[Records contained in a dataset]
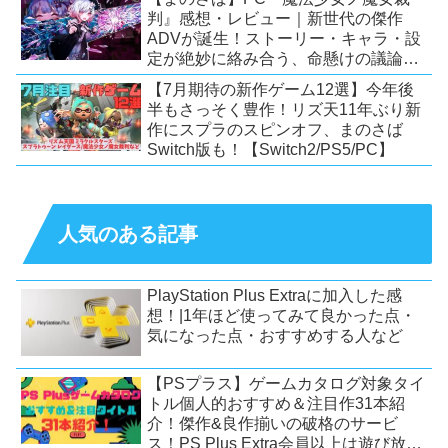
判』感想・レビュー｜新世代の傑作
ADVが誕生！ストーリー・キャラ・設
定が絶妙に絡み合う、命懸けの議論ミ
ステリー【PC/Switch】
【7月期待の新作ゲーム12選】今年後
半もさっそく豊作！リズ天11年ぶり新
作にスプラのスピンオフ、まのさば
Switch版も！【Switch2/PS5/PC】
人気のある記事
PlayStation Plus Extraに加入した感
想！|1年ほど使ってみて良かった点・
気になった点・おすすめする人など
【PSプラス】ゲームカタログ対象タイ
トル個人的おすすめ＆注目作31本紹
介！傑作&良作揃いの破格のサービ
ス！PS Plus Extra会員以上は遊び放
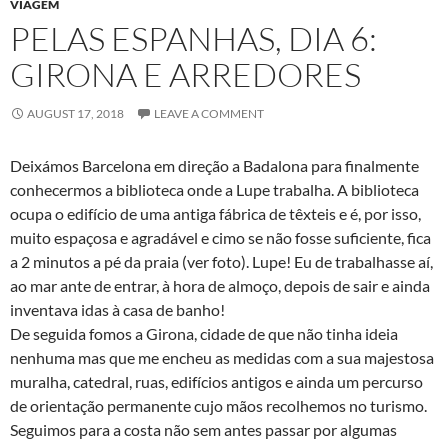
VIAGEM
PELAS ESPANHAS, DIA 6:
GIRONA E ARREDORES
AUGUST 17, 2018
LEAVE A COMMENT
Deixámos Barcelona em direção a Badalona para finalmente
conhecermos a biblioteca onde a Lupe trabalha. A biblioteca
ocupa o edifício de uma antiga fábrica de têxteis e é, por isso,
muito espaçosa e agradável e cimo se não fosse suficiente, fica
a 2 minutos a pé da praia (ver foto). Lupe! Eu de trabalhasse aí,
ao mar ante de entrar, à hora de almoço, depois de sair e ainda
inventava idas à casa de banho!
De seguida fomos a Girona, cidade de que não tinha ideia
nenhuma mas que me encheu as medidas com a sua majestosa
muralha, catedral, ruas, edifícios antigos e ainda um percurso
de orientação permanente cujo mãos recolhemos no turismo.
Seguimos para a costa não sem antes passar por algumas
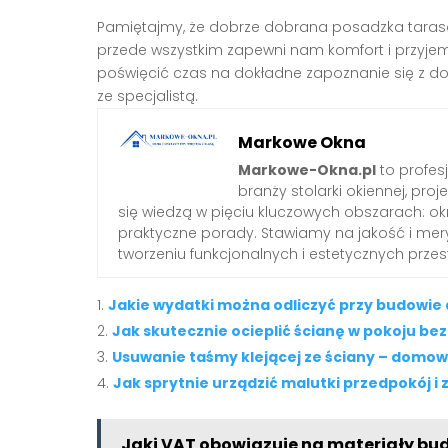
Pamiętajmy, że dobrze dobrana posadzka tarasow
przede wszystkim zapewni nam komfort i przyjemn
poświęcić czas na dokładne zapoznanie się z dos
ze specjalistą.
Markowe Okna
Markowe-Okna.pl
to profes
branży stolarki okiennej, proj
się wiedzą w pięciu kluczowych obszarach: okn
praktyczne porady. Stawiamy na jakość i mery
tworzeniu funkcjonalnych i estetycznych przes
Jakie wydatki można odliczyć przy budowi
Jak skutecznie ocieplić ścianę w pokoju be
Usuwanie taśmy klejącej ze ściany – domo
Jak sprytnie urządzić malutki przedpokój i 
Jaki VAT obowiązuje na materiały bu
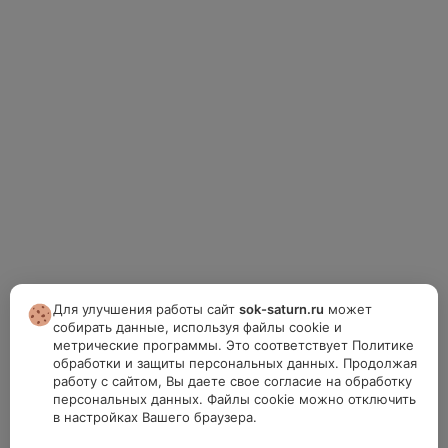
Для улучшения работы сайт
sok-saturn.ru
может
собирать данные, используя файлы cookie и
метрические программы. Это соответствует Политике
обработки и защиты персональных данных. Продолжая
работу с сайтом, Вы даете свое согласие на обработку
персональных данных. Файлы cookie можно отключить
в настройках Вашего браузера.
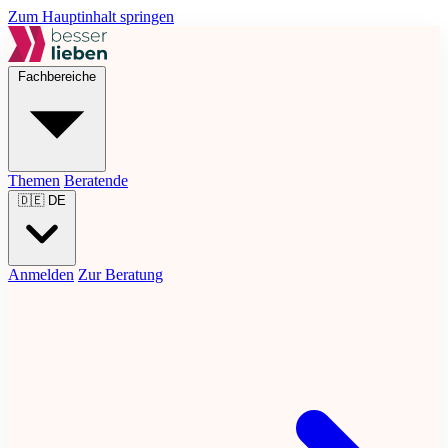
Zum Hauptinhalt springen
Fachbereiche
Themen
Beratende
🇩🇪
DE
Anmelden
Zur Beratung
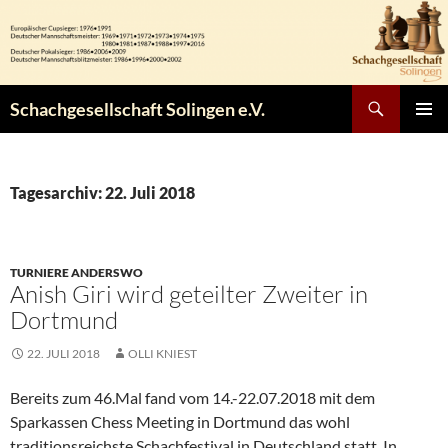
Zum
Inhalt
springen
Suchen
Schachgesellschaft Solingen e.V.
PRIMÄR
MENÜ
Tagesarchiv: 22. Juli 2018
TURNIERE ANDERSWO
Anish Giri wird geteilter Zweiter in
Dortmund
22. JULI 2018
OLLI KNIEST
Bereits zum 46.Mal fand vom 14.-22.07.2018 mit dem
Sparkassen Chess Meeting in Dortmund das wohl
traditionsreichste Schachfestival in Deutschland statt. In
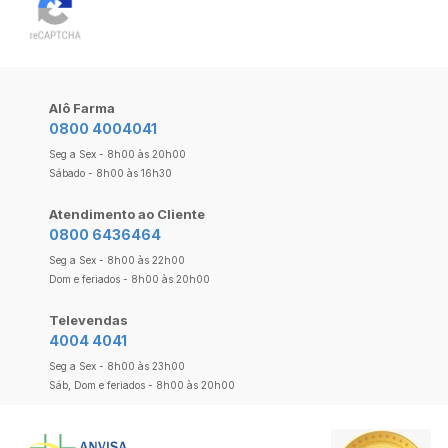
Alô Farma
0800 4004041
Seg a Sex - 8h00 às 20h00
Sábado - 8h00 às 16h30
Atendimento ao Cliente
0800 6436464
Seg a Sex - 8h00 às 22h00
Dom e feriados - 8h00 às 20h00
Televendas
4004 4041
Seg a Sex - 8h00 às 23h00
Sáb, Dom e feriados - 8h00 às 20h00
==
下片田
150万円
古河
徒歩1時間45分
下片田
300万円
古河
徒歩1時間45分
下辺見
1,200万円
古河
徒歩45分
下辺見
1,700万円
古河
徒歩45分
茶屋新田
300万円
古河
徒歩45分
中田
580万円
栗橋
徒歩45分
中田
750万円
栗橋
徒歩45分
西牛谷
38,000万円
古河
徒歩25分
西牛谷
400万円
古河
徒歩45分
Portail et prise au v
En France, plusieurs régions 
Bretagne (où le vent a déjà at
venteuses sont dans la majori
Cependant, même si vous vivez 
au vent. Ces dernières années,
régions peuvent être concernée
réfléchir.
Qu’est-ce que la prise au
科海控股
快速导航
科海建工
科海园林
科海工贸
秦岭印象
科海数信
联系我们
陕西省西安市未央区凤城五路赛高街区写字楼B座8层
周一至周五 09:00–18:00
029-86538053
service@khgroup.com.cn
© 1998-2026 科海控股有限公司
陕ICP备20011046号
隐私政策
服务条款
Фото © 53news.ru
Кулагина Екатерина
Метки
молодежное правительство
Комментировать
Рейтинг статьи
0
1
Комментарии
...
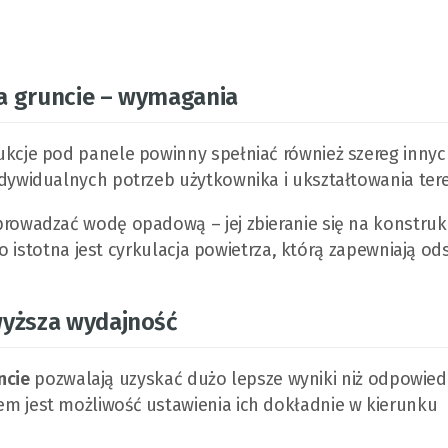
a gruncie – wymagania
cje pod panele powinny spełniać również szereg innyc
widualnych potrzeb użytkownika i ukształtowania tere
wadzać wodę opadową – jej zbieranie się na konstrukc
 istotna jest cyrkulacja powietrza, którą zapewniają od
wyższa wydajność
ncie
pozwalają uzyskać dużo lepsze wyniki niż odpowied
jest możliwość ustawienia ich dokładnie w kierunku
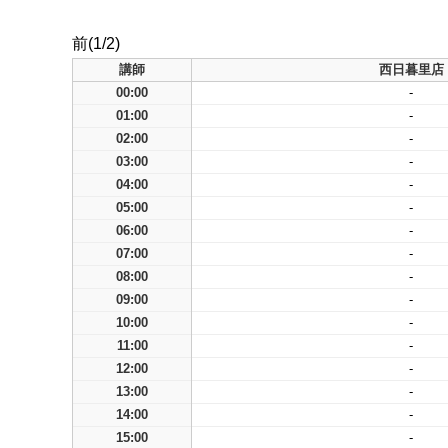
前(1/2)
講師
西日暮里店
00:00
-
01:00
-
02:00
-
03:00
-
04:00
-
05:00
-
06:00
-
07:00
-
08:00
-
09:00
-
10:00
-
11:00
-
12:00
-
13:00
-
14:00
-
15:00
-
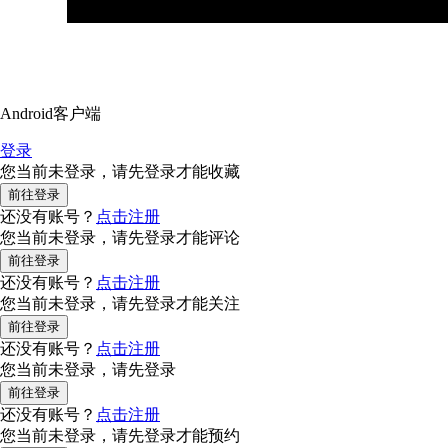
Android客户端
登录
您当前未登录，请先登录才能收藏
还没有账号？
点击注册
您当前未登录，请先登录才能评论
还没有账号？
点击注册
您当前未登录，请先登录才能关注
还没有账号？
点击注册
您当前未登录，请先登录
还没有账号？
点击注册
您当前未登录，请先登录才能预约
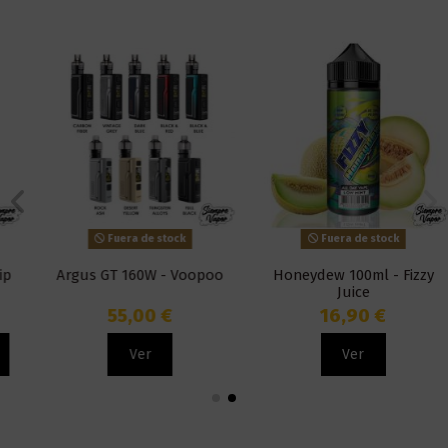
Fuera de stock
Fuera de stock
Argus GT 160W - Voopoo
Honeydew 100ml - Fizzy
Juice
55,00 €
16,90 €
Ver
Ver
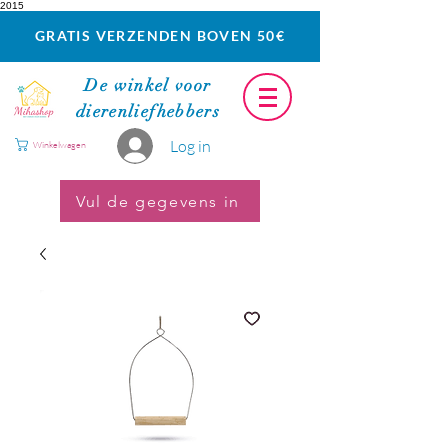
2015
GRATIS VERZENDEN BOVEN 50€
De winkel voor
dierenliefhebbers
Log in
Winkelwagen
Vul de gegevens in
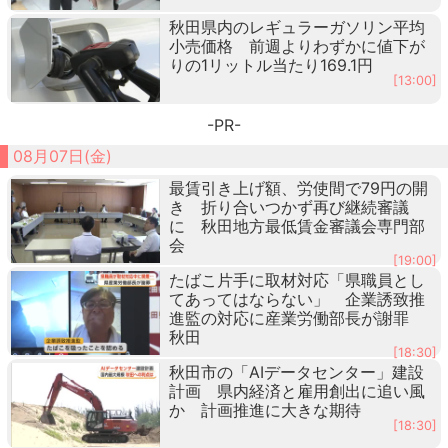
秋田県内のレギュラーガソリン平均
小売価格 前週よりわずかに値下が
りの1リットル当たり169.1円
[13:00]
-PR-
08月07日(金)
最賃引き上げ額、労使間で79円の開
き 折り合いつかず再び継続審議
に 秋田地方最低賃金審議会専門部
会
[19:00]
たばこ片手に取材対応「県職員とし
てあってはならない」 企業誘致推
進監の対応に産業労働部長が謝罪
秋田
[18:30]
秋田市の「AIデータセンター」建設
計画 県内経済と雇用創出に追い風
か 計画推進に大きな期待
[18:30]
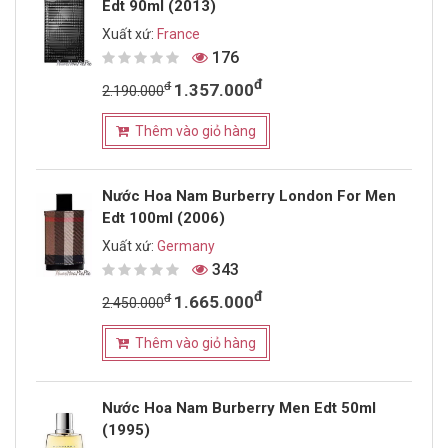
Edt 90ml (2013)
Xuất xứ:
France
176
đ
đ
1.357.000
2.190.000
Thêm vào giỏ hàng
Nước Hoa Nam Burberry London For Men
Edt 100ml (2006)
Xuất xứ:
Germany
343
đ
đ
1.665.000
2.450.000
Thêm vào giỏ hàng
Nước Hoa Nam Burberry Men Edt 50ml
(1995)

> **Goal of the exercise**: Would you output only the span of the records above that opens with the line containing "ステリー【PC/Switch】" and closes with the line containing "Deixámos Barcelona em", ends included and pictures dropped?

> **Your response**:
ステリー【PC/Switch】
【7月期待の新作ゲーム12選】今年後
半もさっそく豊作！リズ天11年ぶり新
作にスプラのスピンオフ、まのさば
Switch版も！【Switch2/PS5/PC】
人気のある記事
PlayStation Plus Extraに加入した感
想！|1年ほど使ってみて良かった点・
気になった点・おすすめする人など
【PSプラス】ゲームカタログ対象タイ
トル個人的おすすめ＆注目作31本紹
介！傑作&良作揃いの破格のサービ
ス！PS Plus Extra会員以上は遊び放
VIAGEM
PELAS ESPANHAS, DIA 6:
GIRONA E ARREDORES
AUGUST 17, 2018
LEAVE A COMMENT
Deixámos Barcelona em direção a Badalona para finalmente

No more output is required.